I had a moment of panic when this thought crossed my mind. Frantically, I contacted J, and he confirmed it.
I took a minute to throw myself a mini pity party, and then reminded myself that I have a goal. A goal bigger, more wildly audacious, than anything I've ever set for myself. A goal that even I'm not sure I can achieve (although I keep telling myself I can in hopes that maybe someday I'll believe it ... and hey, fake it till ya make it, right?).
I also reminded myself that I made a pledge to myself that I will do everything I can do in order to achieve my goal. This means traveling very little, if at all, refraining from going out to eat, and eating fish
I love to travel, plus my family lives in another state, so I need to deal with the fact that the duration between visits may be longer than usual. I also need to tell myself that it's ok to be homebodies more than usual until we're finished competing. We don't NEED to travel; it's just something I LIKE to do.
I also LIKE to go out to eat. But really? My body doesn't need that food. I'll be feeding it much healthier food during prep anyway. Going out for sushi or pancakes isn't something I NEED to do. (Mmm ... OHP)
I do, however, NEED to eat fish during prep. (I just gagged when I wrote that sentence.) I don't like fish. It stinks, and the fishy taste never goes away, regardless of how it's cooked or seasoned. But I've already resigned myself to including it in my diet this year because it's an excellent source of lean protein. (Just gagged again.)

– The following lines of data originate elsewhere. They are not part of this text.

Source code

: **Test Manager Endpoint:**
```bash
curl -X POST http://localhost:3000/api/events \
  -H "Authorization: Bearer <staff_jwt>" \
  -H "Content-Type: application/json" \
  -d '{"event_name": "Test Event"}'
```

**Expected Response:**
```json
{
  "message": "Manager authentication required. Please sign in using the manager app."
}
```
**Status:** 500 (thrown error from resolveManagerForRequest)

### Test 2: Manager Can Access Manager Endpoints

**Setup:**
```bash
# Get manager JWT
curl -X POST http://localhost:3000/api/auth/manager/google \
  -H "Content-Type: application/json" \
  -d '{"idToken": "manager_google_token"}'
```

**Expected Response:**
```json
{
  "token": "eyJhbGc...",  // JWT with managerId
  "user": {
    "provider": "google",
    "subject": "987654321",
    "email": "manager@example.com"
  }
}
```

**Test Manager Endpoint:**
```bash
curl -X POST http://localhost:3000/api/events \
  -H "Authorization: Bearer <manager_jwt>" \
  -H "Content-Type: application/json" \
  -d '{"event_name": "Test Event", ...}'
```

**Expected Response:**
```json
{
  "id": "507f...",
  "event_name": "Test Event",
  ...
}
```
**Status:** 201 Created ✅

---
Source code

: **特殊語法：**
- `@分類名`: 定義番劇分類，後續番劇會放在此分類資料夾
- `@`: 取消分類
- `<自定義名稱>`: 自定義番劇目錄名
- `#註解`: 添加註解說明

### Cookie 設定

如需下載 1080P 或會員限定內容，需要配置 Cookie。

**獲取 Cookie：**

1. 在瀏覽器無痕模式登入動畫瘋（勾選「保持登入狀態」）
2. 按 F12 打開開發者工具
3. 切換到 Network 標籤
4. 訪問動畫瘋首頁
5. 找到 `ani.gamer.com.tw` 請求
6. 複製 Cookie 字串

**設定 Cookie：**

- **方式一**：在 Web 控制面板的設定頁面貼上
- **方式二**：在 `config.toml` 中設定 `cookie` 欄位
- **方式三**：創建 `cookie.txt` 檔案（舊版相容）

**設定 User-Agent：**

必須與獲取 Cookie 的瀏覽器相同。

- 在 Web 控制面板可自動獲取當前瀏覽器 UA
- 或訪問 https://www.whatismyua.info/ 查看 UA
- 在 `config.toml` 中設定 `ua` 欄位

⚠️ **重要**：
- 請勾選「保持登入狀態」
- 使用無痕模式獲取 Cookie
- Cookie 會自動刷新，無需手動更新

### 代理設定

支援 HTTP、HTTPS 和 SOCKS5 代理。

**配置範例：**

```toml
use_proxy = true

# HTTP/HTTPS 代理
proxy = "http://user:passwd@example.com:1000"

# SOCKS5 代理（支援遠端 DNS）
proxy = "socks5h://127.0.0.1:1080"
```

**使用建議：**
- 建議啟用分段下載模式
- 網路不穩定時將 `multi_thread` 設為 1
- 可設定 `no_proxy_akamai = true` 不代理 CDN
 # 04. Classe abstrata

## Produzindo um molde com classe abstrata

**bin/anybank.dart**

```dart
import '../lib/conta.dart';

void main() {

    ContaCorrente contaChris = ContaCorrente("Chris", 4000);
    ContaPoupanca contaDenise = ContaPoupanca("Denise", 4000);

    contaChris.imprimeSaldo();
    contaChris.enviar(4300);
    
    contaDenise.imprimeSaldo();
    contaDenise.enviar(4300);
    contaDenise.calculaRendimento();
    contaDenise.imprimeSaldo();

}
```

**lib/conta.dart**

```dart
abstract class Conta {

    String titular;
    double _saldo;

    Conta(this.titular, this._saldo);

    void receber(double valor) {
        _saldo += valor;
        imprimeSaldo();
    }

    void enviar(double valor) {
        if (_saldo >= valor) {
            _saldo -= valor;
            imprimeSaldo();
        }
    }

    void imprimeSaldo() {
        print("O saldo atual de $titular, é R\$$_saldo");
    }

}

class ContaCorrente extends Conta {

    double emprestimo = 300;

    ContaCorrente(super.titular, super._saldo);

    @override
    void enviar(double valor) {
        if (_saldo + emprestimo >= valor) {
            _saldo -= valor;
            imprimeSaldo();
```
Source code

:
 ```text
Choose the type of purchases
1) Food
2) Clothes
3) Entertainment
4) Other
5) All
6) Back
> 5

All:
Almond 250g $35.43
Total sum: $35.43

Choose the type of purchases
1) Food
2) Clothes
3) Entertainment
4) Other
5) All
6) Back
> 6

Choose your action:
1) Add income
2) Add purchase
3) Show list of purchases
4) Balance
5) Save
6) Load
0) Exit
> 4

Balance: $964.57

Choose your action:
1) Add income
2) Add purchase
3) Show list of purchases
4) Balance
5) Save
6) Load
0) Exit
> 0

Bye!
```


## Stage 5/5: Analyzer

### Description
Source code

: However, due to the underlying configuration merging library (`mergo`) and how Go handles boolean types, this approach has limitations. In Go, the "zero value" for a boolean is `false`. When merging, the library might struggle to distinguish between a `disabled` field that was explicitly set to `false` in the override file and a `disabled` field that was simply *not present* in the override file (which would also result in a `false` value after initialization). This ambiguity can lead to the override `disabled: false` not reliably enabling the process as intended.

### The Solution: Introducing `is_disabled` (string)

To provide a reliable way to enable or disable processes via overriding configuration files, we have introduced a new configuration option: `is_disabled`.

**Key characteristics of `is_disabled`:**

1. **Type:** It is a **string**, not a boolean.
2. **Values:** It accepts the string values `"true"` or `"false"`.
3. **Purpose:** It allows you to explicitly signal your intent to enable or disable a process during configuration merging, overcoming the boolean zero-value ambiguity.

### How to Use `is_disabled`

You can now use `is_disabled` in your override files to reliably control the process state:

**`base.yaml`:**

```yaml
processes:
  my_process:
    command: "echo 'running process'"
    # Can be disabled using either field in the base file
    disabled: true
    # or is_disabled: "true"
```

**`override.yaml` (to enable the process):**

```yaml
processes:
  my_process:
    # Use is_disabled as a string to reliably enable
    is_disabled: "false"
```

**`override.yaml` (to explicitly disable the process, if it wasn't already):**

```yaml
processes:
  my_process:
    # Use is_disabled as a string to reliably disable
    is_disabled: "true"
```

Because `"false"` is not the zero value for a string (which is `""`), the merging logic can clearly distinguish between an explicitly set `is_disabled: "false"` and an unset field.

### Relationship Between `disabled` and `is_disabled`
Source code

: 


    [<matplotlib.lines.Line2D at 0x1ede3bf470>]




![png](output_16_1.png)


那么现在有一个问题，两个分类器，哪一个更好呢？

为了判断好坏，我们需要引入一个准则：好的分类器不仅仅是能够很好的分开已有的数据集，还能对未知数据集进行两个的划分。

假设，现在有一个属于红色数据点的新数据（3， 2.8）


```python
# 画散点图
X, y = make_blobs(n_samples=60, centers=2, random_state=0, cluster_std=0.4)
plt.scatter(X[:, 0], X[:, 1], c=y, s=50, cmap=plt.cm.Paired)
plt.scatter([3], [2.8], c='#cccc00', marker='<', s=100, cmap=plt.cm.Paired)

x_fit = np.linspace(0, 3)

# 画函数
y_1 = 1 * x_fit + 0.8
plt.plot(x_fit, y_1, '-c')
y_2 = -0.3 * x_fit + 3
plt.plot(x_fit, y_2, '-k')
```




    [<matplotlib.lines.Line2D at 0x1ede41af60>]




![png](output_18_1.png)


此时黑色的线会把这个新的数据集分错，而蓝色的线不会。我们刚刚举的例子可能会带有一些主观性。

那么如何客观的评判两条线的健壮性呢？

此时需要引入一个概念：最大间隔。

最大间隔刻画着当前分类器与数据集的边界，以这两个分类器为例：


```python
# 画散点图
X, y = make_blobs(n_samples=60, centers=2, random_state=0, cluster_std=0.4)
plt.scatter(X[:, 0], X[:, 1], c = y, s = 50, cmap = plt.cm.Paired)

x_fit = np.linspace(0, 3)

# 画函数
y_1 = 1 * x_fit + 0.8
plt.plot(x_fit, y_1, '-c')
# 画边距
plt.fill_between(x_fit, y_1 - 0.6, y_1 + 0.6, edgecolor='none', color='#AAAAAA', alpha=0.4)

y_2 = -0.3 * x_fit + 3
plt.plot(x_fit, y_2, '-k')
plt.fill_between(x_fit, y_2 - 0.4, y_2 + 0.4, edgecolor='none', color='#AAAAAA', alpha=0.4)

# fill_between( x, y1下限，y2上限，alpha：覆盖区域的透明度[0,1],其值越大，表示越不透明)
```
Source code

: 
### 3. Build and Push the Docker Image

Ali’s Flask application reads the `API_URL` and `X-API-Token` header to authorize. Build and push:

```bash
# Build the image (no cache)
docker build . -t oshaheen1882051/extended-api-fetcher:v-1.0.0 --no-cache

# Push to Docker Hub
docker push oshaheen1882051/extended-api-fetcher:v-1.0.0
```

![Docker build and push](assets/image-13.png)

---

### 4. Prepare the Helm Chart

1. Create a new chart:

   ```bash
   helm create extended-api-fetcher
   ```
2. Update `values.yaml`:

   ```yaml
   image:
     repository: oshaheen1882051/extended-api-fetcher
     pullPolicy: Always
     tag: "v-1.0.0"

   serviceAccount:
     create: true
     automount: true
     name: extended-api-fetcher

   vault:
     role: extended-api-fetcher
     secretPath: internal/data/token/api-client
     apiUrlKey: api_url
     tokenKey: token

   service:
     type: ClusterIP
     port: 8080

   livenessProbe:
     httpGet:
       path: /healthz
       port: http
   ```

I realize that some women do an excellent job of balancing career, family, kids, and friends while they're prepping, and I fully admire and commend them. But I have no intention of balancing anything other than my career (need to pay the bills, after all) during prep this year, because when I stand on stage at Team Universe in July, I want to be able to say to myself that I did absolutely everything I could possibly do to bring my best conditioning to the stage. I want to be absolutely positive that I gave 100% effort and focus during prep and didn't cut any corners or take any shortcuts.
And if that means not going out to eat for awhile, I guess I can handle that.